Ou bien si l’on considère que le juge crée un PGD dont le principe n’est issu d’aucun
texte. Ainsi l’arrêt Blanco de 1873 est une véritable innovation jurisprudentielle, en ce
sens le juge crée véritablement un PGD.

Cela n’empêche pas la doctrine d’être partagé, toujours est-il que l’influence des juges
tend incontestablement à être de plus en plus importante se pose alors le problème de
la sécurité juridique ainsi que la question de la légitimité.
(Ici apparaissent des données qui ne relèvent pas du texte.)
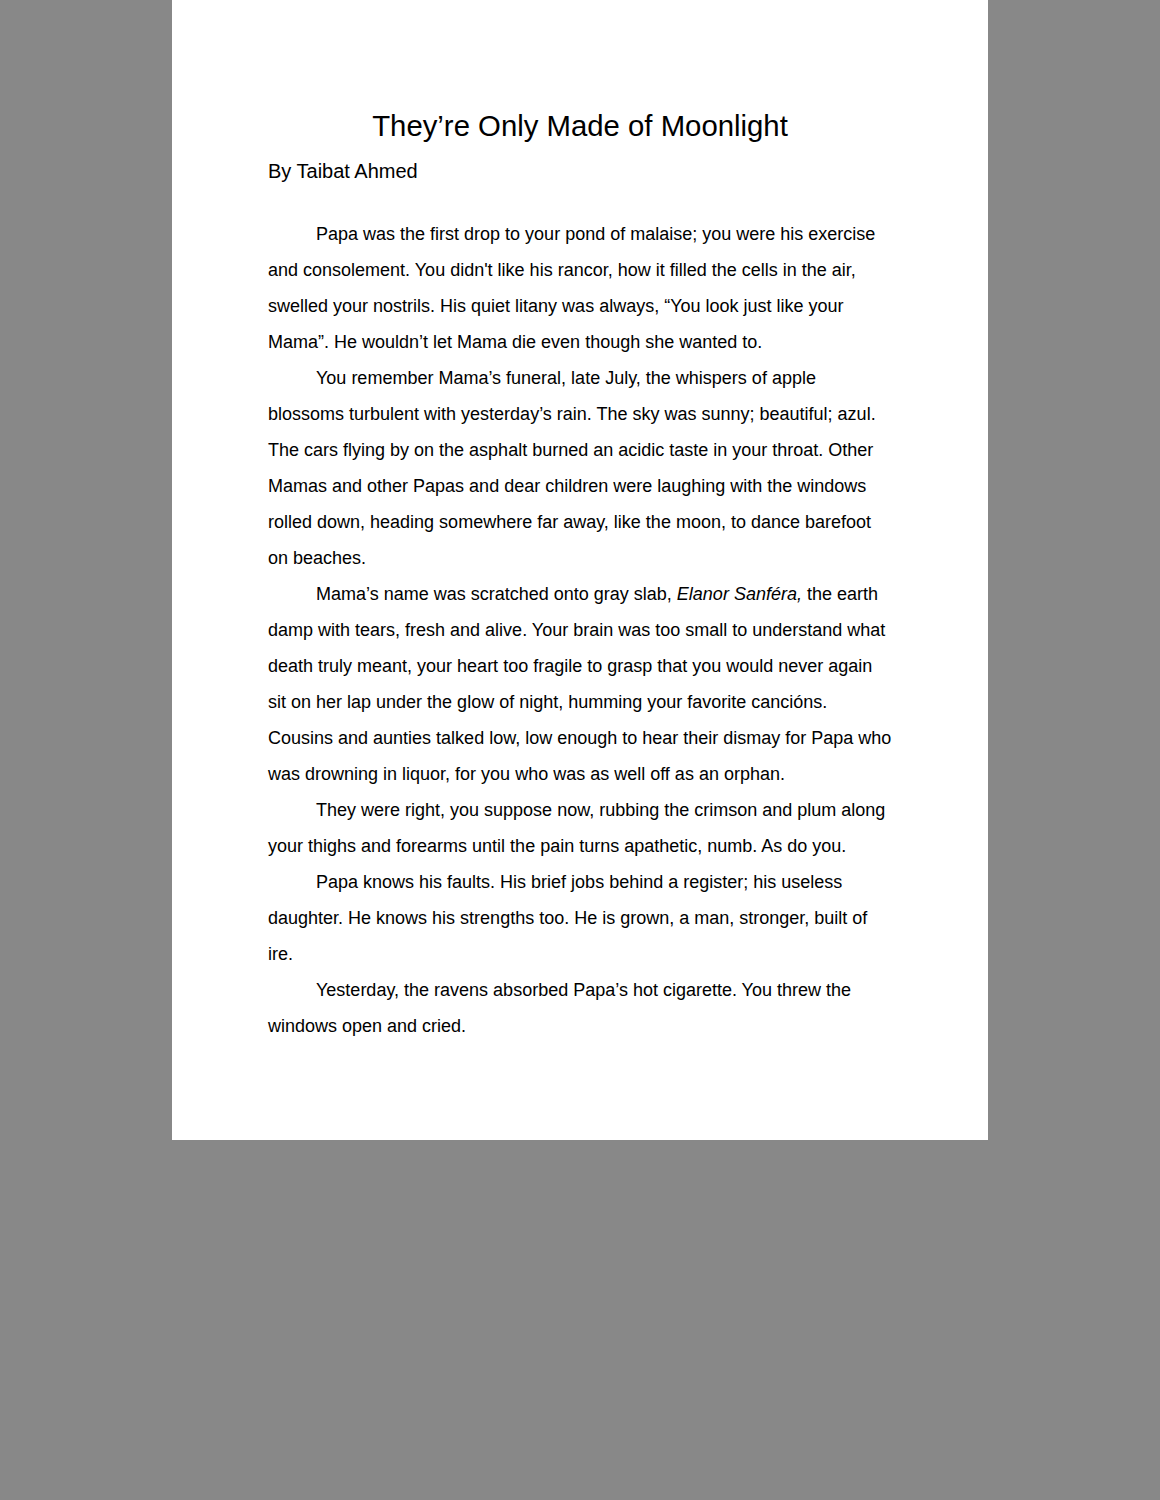They’re Only Made of Moonlight
By Taibat Ahmed
Papa was the first drop to your pond of malaise; you were his exercise and consolement. You didn't like his rancor, how it filled the cells in the air, swelled your nostrils. His quiet litany was always, “You look just like your Mama”. He wouldn’t let Mama die even though she wanted to.
You remember Mama’s funeral, late July, the whispers of apple blossoms turbulent with yesterday’s rain. The sky was sunny; beautiful; azul. The cars flying by on the asphalt burned an acidic taste in your throat. Other Mamas and other Papas and dear children were laughing with the windows rolled down, heading somewhere far away, like the moon, to dance barefoot on beaches.
Mama’s name was scratched onto gray slab, Elanor Sanféra, the earth damp with tears, fresh and alive. Your brain was too small to understand what death truly meant, your heart too fragile to grasp that you would never again sit on her lap under the glow of night, humming your favorite cancións. Cousins and aunties talked low, low enough to hear their dismay for Papa who was drowning in liquor, for you who was as well off as an orphan.
They were right, you suppose now, rubbing the crimson and plum along your thighs and forearms until the pain turns apathetic, numb. As do you.
Papa knows his faults. His brief jobs behind a register; his useless daughter. He knows his strengths too. He is grown, a man, stronger, built of ire.
Yesterday, the ravens absorbed Papa’s hot cigarette. You threw the windows open and cried.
B - L’influence des juges : un rôle qui tend à être de plus en plus


important : le problème de la sécurité juridique et de la question de la
légitimité :

Le Conseil constitutionnel peut influencer le législateur par ses techniques de


contrôle. En effet par la réserve d’interprétation qui est le fait pour le juge
constitutionnel de valider une loi à une condition, qu’elle soit interprété comme
l’indique le conseil constitutionnel lui-même.
Ou bien par la censure constructive, le juge censure la loi mais il indique comment la
refaire pour qu’elle soit valide à l’avenir.
Le juge administratif aussi a un pouvoir incitatif, en effet, dans l’arrêt Bianchi de
1993, il pose le principe de la responsabilité sans faute du service public hospitalier.
Son propos est le suivant, au-delà du sort de M. Bianchi, le but du Conseil d’état était
comme l’a montré le professeur M. Paillet d’inciter le législateur à enfin voter la loi
sur l’aléa thérapeutique.
Même si ces influences ne sont pas manifestement explicites, elles ne sont pas pour
autant à négliger. Certains parleront même comme P.L. Frier d’un pouvoir normatif
indirect du juge.

Cependant, admettre que le juge ait un pouvoir de création conduirait à une instabilité
juridique et à une contradiction avec les normes et principes Français. En effet, les
normes n’émanerait pas du pouvoir législatif et contredirait donc la compétence même
du pouvoir législatif, mais surtout se poserait la question de la légitime. Les juges ne
sont pas élus, en ce sens il ne représentent pas l’expression de la volonté des citoyens.
Portalis pose d’ailleurs très clairement cette limite au pouvoir du juge « un juge est
associé à l’esprit de législation, mais il ne saurait partager le pouvoir législatif ».
En France il n’est donc pas de la compétence du juge de créer des normes.
De plus se pose une limite intrinsèque, le juge a bien entendu pour rôle de protéger la
loi, il ne faut donc pas lui même qu’il viole la loi ou qu’il la détourne.